What needs to be done:
What is needed here is every line of the records that includes "scroll".

Data:

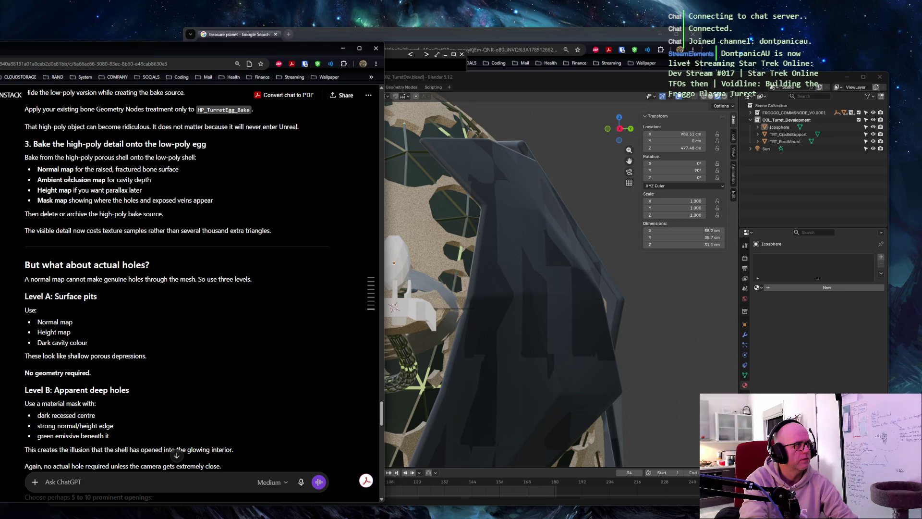
{"action": "scroll", "coordinate": [70, 180], "scroll_direction": "down", "scroll_amount": 2}
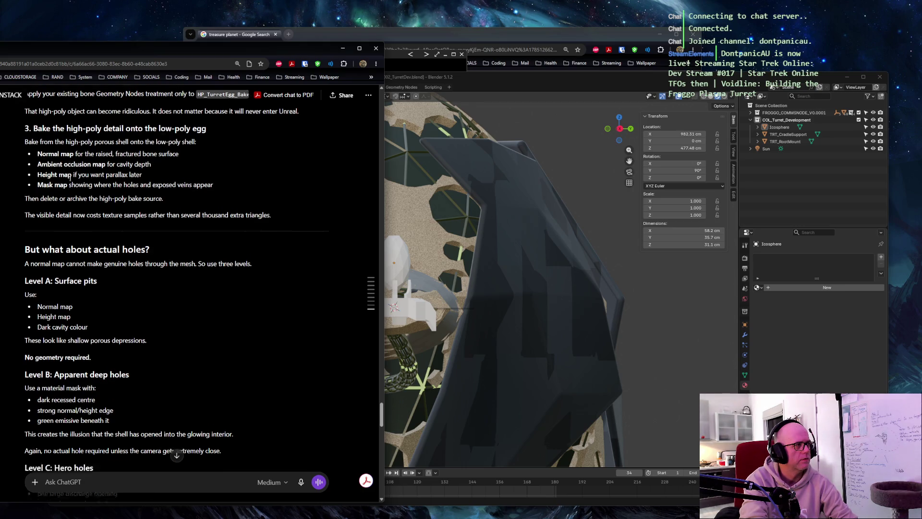
{"action": "scroll", "coordinate": [71, 179], "scroll_direction": "down", "scroll_amount": 2}
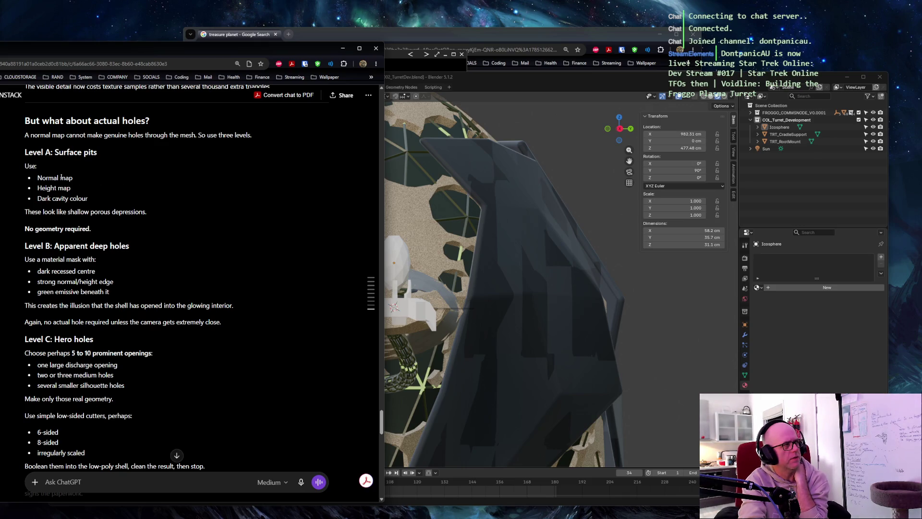
{"action": "left_click_drag", "start_coordinate": [38, 178], "coordinate": [88, 199]}
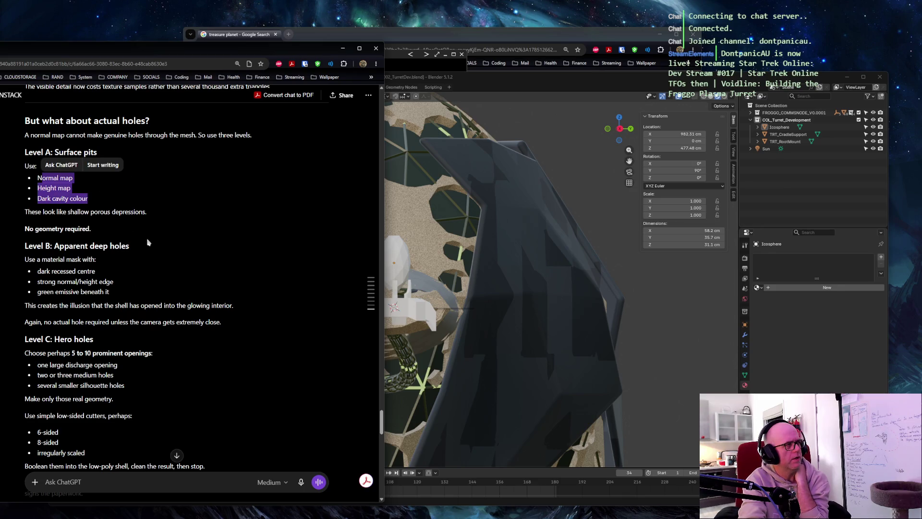
{"action": "left_click", "coordinate": [38, 260]}
{"action": "left_click_drag", "start_coordinate": [38, 260], "coordinate": [115, 294]}
{"action": "left_click", "coordinate": [174, 283]}
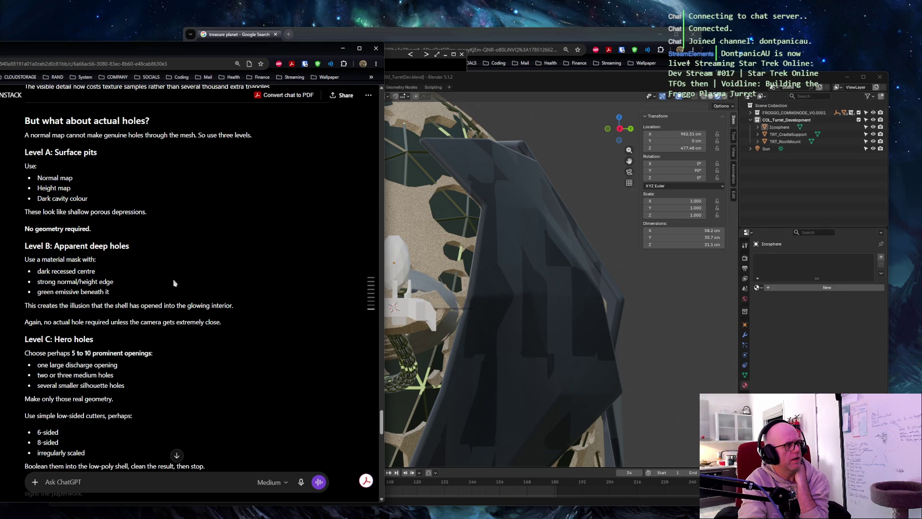
{"action": "left_click_drag", "start_coordinate": [40, 260], "coordinate": [101, 283]}
{"action": "left_click", "coordinate": [216, 279]}
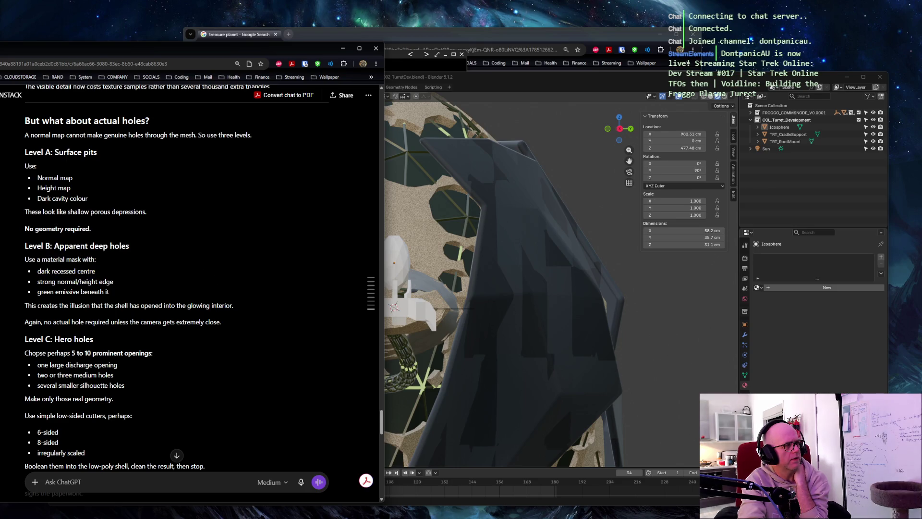
{"action": "left_click_drag", "start_coordinate": [47, 354], "coordinate": [116, 375]}
{"action": "left_click", "coordinate": [215, 247]}
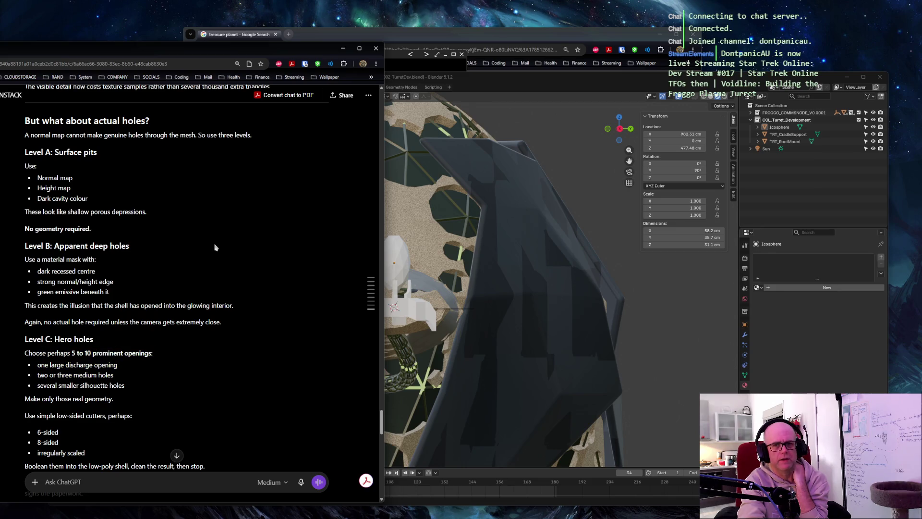
{"action": "scroll", "coordinate": [215, 247], "scroll_direction": "down", "scroll_amount": 1}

Exercise response:
{"action": "scroll", "coordinate": [70, 180], "scroll_direction": "down", "scroll_amount": 2}
{"action": "scroll", "coordinate": [71, 179], "scroll_direction": "down", "scroll_amount": 2}
{"action": "scroll", "coordinate": [215, 247], "scroll_direction": "down", "scroll_amount": 1}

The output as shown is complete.